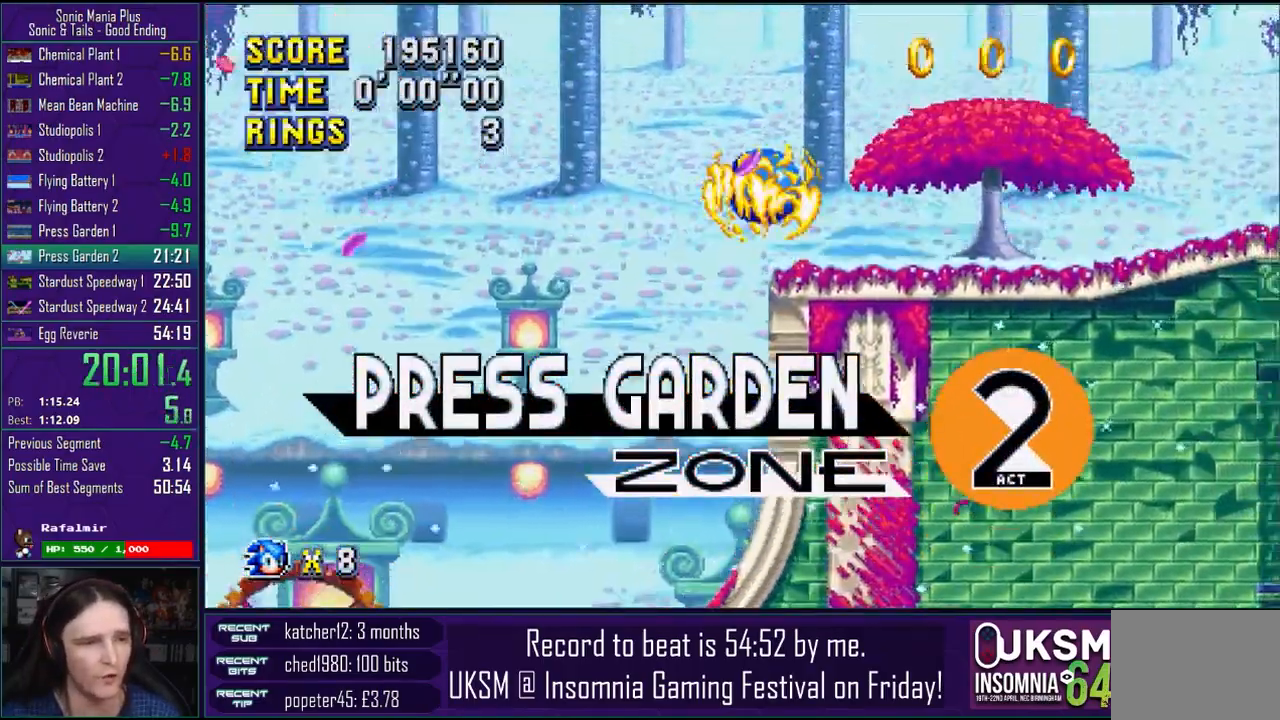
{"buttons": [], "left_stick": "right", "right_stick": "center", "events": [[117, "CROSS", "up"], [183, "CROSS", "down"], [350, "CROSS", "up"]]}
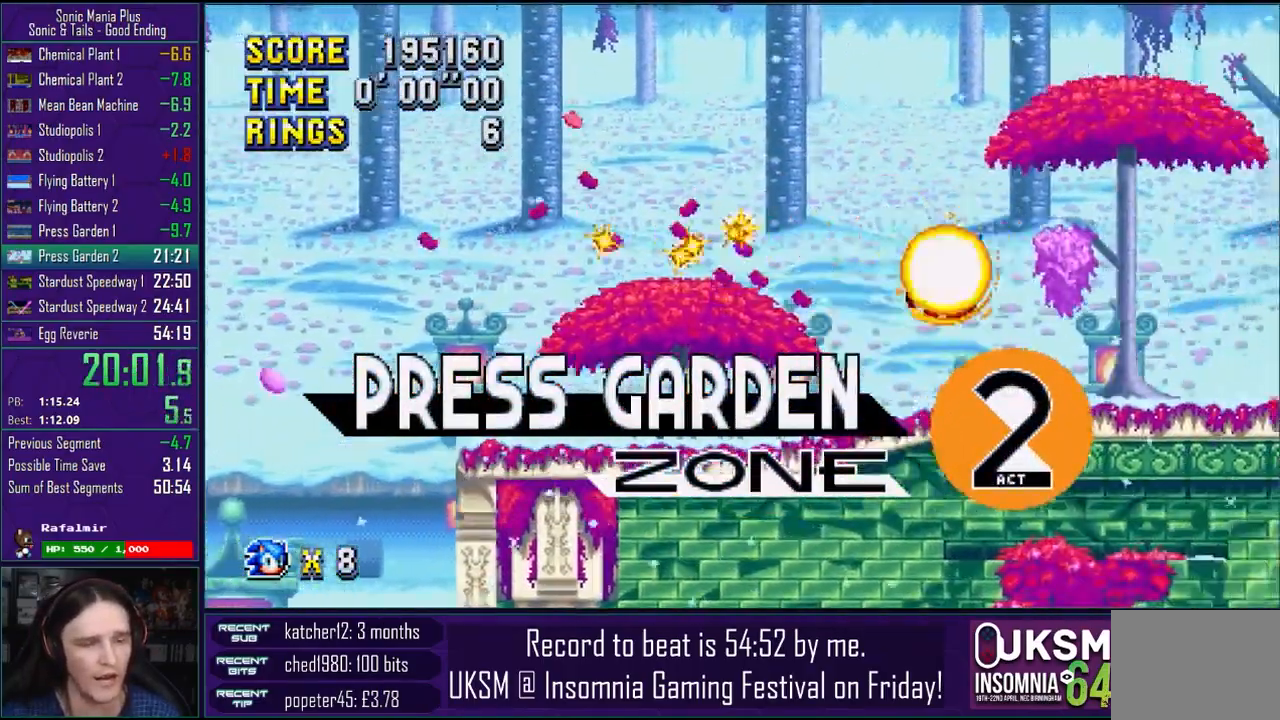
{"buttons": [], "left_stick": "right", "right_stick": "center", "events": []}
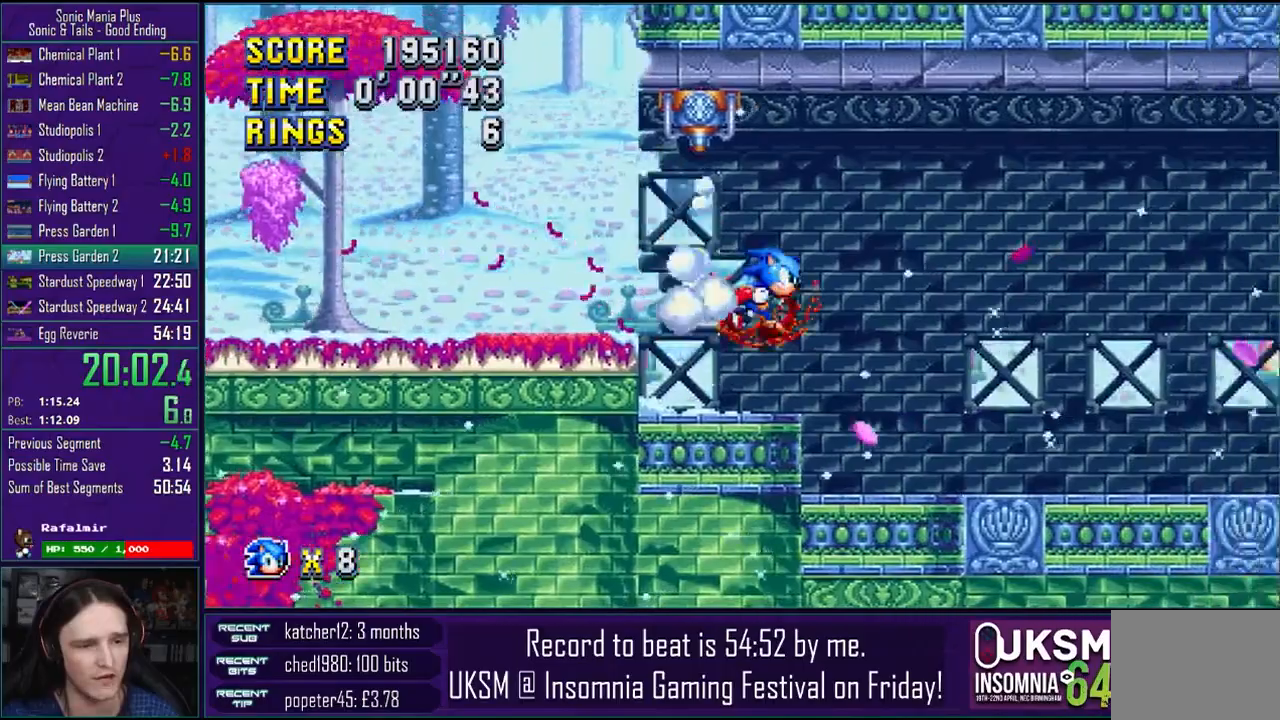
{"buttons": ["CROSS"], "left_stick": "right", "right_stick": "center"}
--
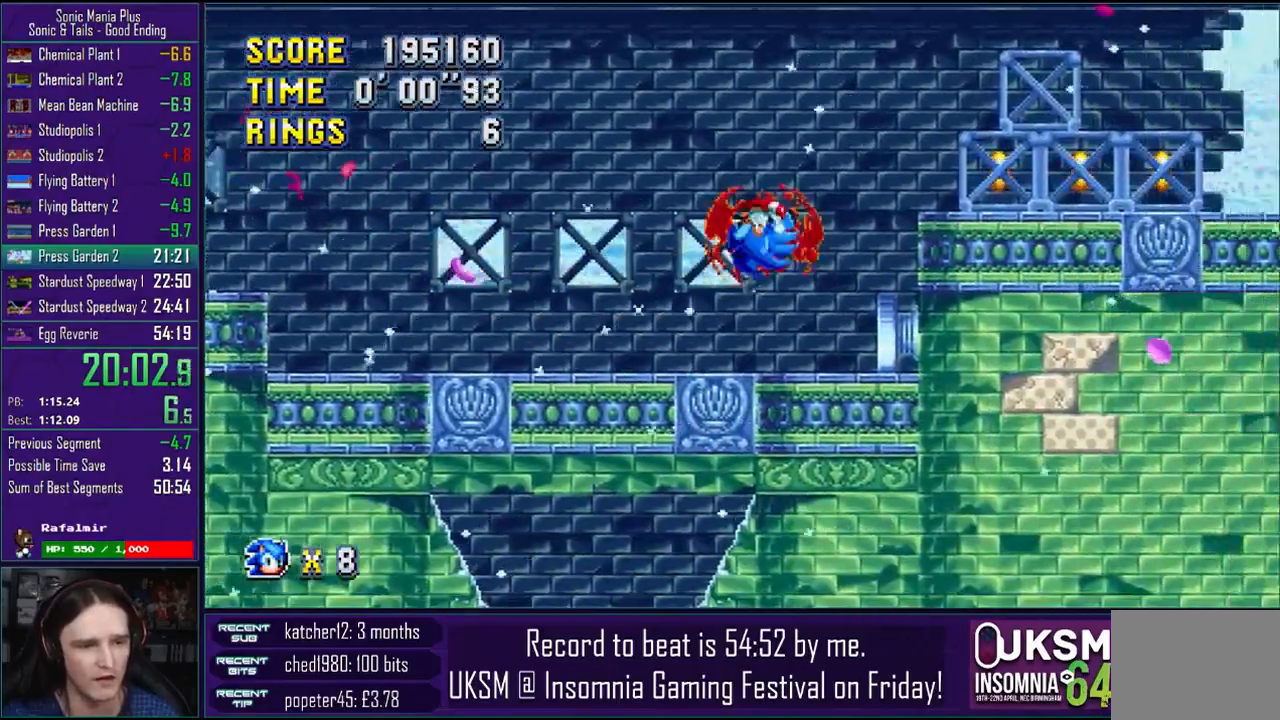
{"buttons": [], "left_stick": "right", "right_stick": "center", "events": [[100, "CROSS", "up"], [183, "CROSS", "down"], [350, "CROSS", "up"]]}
--
EXERCISE GOAL: What is needed is every line of the records that contains the word "down".

COMPLETED EXERCISE:
{"buttons": [], "left_stick": "right", "right_stick": "center", "events": [[117, "CROSS", "up"], [183, "CROSS", "down"], [350, "CROSS", "up"]]}
{"buttons": [], "left_stick": "right", "right_stick": "center", "events": [[100, "CROSS", "up"], [183, "CROSS", "down"], [350, "CROSS", "up"]]}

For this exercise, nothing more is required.